Hardly anything in your letter has pleased me more than about sexual selection. In my larger MS. (and indeed in the "Origin" with respect to the tuft of hairs on the breast of the cock-turkey) I have guarded myself against going too far; but I did not at all know that male and female butterflies haunted rather different sites. If I had to cut up myself in a review I would have [worried?] and quizzed sexual selection; therefore, though I am fully convinced that it is largely true, you may imagine how pleased I am at what you say on your belief. This part of your letter to me is a quintessence of richness. The fact about butterflies attracted by coloured sepals is another good fact, worth its weight in gold. It would have delighted the heart of old Christian C. Sprengel--now many years in his grave.

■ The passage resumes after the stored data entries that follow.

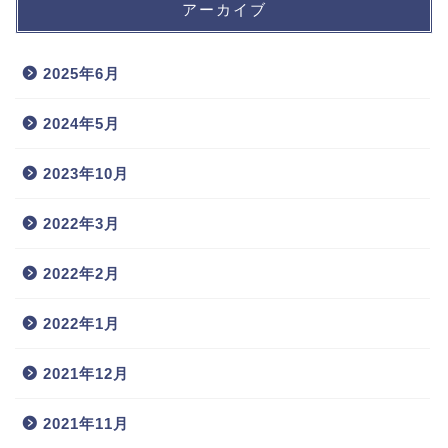
アーカイブ
2025年6月
2024年5月
2023年10月
2022年3月
2022年2月
2022年1月
2021年12月
2021年11月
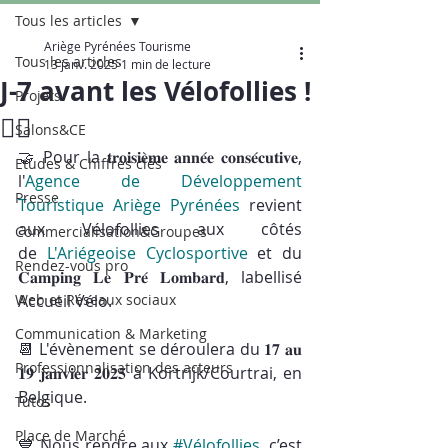
Tous les articles
Ariège Pyrénées Tourisme
Tous les articles
13 janv. 2025
1 min de lecture
J-7 avant les Vélofollies !
Projets
🚴‍♂️
Salons&CE
🤝 Pour la 𝐭𝐫𝐨𝐢𝐬𝐢𝐞̀𝐦𝐞 𝐚𝐧𝐧𝐞́𝐞 𝐜𝐨𝐧𝐬𝐞́𝐜𝐮𝐭𝐢𝐯𝐞, 
Etudes & Chiffres clés
l'
Agence de Développement 
Presse
Touristique Ariège Pyrénées 
revient 
aux Vélofollies aux côtés 
Commercialisation&Groupes
de 
L'Ariégeoise Cyclosportive
 et du 
Rendez-vous pro
𝐂𝐚𝐦𝐩𝐢𝐧𝐠 𝐋𝐞 𝐏𝐫𝐞́ 𝐋𝐨𝐦𝐛𝐚𝐫𝐝, labellisé 
Web et Réseaux sociaux
Accueil Vélo. 
Communication & Marketing
📆 L'évènement se déroulera du 𝟏𝟕 𝐚𝐮 
Professionnalisation des acteurs
𝟏𝟗 𝐣𝐚𝐧𝐯𝐢𝐞𝐫 𝟐𝟎𝟐𝟓 à Kortrijk/Courtrai, en 
Belgique.
Tutos
Place de Marché
💙 Nous rendre aux 
#Vélofollies
, c’est 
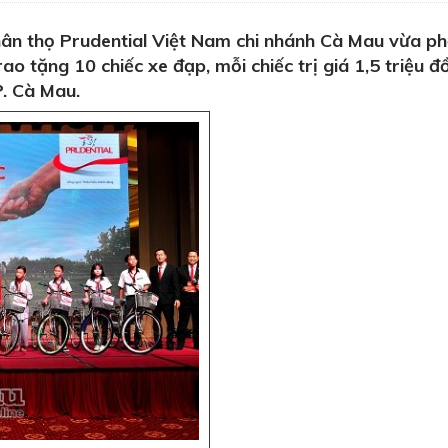
n thọ Prudential Việt Nam chi nhánh Cà Mau vừa ph
ao tặng 10 chiếc xe đạp, mỗi chiếc trị giá 1,5 triệu 
P. Cà Mau.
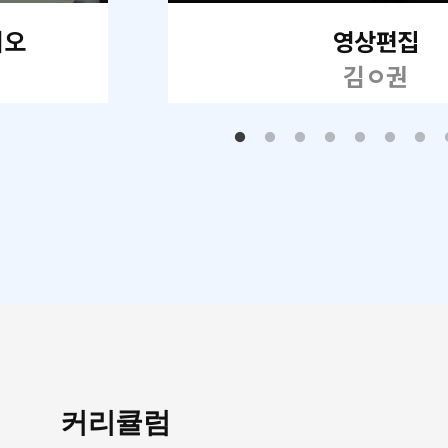
리오
영상편집
김ㅇ권
커리큘럼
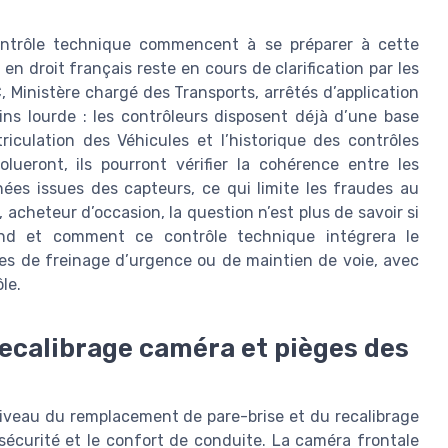
ontrôle technique commencent à se préparer à cette
en droit français reste en cours de clarification par les
, Ministère chargé des Transports, arrêtés d’application
s lourde : les contrôleurs disposent déjà d’une base
iculation des Véhicules et l’historique des contrôles
ueront, ils pourront vérifier la cohérence entre les
ées issues des capteurs, ce qui limite les fraudes au
 acheteur d’occasion, la question n’est plus de savoir si
nd et comment ce contrôle technique intégrera le
es de freinage d’urgence ou de maintien de voie, avec
le.
ecalibrage caméra et pièges des
u niveau du remplacement de pare-brise et du recalibrage
sécurité et le confort de conduite. La caméra frontale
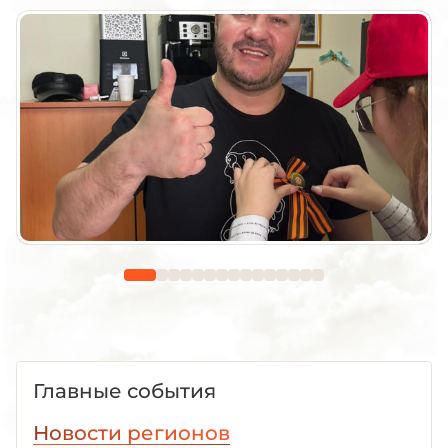
Главные события
Новости регионов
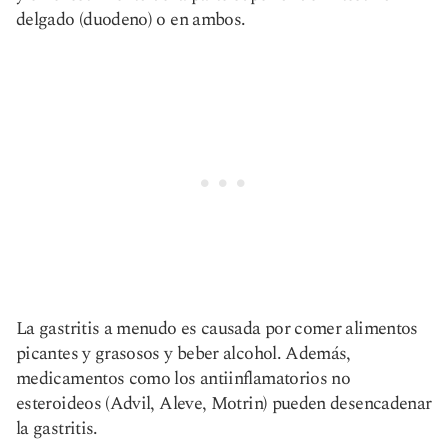
delgado (duodeno) o en ambos.
La gastritis a menudo es causada por comer alimentos
picantes y grasosos y beber alcohol. Además,
medicamentos como los antiinflamatorios no
esteroideos (Advil, Aleve, Motrin) pueden desencadenar
la gastritis.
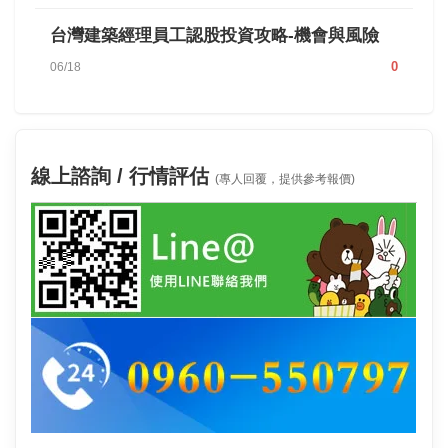
台灣建築經理員工認股投資攻略-機會與風險
0
06/18
線上諮詢 / 行情評估
(專人回覆，提供參考報價)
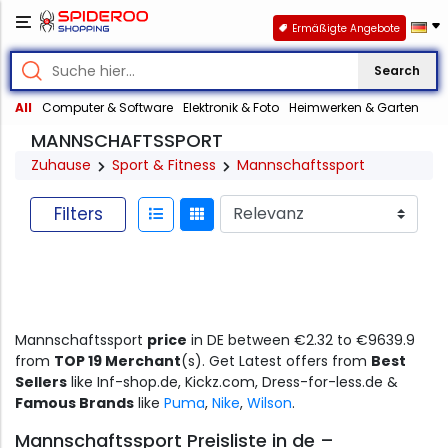
Ermäßigte Angebote
Search
All
Computer & Software
Elektronik & Foto
Heimwerken & Garten
MANNSCHAFTSSPORT
Zuhause
Sport & Fitness
Mannschaftssport
Filters
Mannschaftssport
price
in DE between €2.32 to €9639.9
from
TOP 19 Merchant
(s). Get Latest offers from
Best
Sellers
like Inf-shop.de, Kickz.com, Dress-for-less.de &
Famous Brands
like
Puma
,
Nike
,
Wilson
.
Mannschaftssport Preisliste in de –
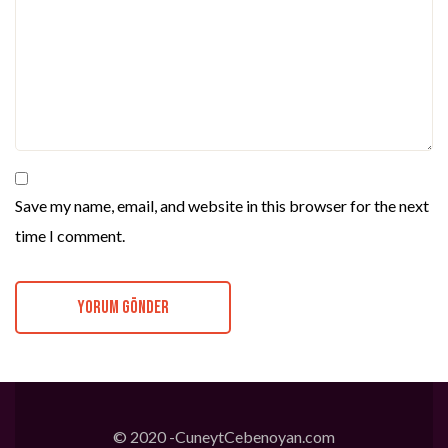
Save my name, email, and website in this browser for the next
time I comment.
© 2020 -CuneytCebenoyan.com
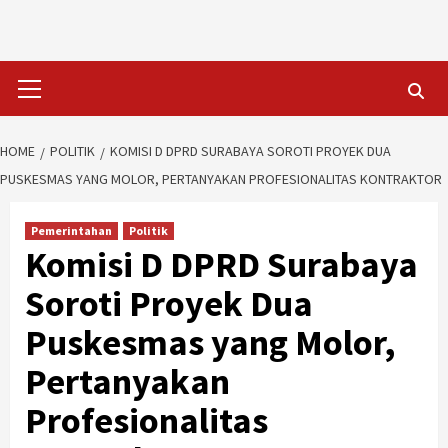
Skip
to
content
Primary
Menu
HOME
POLITIK
KOMISI D DPRD SURABAYA SOROTI PROYEK DUA
PUSKESMAS YANG MOLOR, PERTANYAKAN PROFESIONALITAS KONTRAKTOR
Pemerintahan
Politik
Komisi D DPRD Surabaya
Soroti Proyek Dua
Puskesmas yang Molor,
Pertanyakan
Profesionalitas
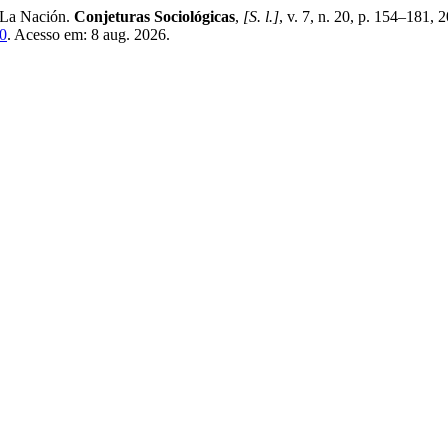
a La Nación.
Conjeturas Sociológicas
,
[S. l.]
, v. 7, n. 20, p. 154–181,
20
. Acesso em: 8 aug. 2026.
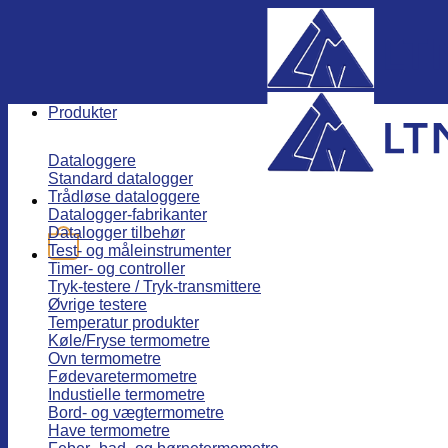
Fortsæt
til
indhold
Produkter
Dataloggere
Standard datalogger
Trådløse dataloggere
Datalogger-fabrikanter
Datalogger tilbehør
Test- og måleinstrumenter
Timer- og controller
Tryk-testere / Tryk-transmittere
Øvrige testere
Temperatur produkter
Køle/Fryse termometre
Ovn termometre
Fødevaretermometre
Industielle termometre
Bord- og vægtermometre
Have termometre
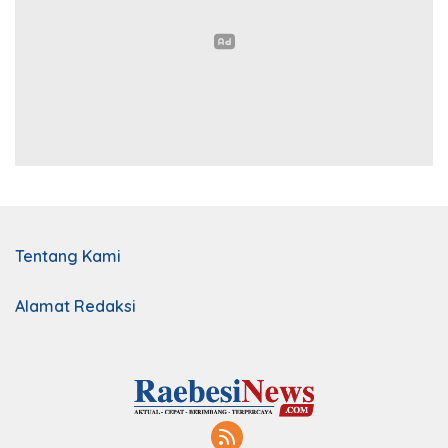
Tentang Kami
Alamat Redaksi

I am glad to hear that you have specially attended to "mimetic" analogies--a most curious subject; I hope you publish on it. I have for a long time wished to know whether what Dr. Collingwood asserts is true--that the most striking cases generally occur between insects inhabiting the same country.

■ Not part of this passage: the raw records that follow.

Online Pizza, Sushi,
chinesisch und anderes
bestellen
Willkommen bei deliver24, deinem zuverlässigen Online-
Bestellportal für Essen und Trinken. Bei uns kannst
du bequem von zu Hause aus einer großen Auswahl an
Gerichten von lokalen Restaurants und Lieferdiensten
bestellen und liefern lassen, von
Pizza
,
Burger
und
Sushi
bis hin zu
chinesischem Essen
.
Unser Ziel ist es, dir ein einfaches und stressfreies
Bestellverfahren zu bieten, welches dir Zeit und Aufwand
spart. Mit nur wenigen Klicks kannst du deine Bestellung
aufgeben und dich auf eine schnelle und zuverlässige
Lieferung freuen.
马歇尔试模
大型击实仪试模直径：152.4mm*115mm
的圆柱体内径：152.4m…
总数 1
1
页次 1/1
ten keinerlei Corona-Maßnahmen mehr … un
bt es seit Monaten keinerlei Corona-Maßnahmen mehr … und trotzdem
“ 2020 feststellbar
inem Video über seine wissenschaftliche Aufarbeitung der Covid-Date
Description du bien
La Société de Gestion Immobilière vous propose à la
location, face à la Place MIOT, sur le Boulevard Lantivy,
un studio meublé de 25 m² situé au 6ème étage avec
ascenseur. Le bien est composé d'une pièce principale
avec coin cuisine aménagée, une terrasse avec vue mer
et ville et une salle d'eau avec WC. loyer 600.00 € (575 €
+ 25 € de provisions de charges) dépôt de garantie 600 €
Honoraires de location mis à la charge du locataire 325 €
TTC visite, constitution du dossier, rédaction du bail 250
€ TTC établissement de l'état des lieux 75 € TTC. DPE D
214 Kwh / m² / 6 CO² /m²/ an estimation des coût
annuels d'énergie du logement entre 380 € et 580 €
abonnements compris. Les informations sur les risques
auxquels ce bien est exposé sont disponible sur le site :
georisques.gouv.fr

LETTER 124. TO F.W. HUTTON. Down, April 20th [1861].

I hope that you will permit me to thank you for sending me a copy of your paper in "The Geologist" (124/1. In a letter to Hooker (April 23 rd?, 1861) Darwin refers to Hutton's review as "very original," and adds that Hutton is "one of the very few who see that the change of species cannot be directly proved..." ("Life and Letters," II., page 362). The review appeared in "The Geologist" (afterwards known as "The Geological Magazine") for 1861, pages 132-6 and 183-8. A letter on "Difficulties of Darwinism" is published in the same volume of "The Geologist," page 286.), and at the same time to express my opinion that you have done the subject a real service by the highly original, striking, and condensed manner with which you have put the case. I am actually weary of telling people that I do not pretend to adduce direct evidence of one species changing into another, but that I believe that this view in the main is correct, because so many phenomena can be thus grouped together and explained. But it is generally of no use; I cannot make persons see this. I generally throw in their teeth the universally admitted theory of the undulation of light,--neither the undulation nor the very existence of ether being proved, yet admitted because the view explains so much. You are one of the very few who have seen this, and have now put it most forcibly and clearly. I am much pleased to see how carefully you have read my book, and, what is far more important, reflected on so many points with an independent spirit. As I am deeply interested in the subject (and I hope not exclusively under a personal point of view) I could not resist venturing to thank you for the right good service which you have done.

I need hardly say that this note requires no answer.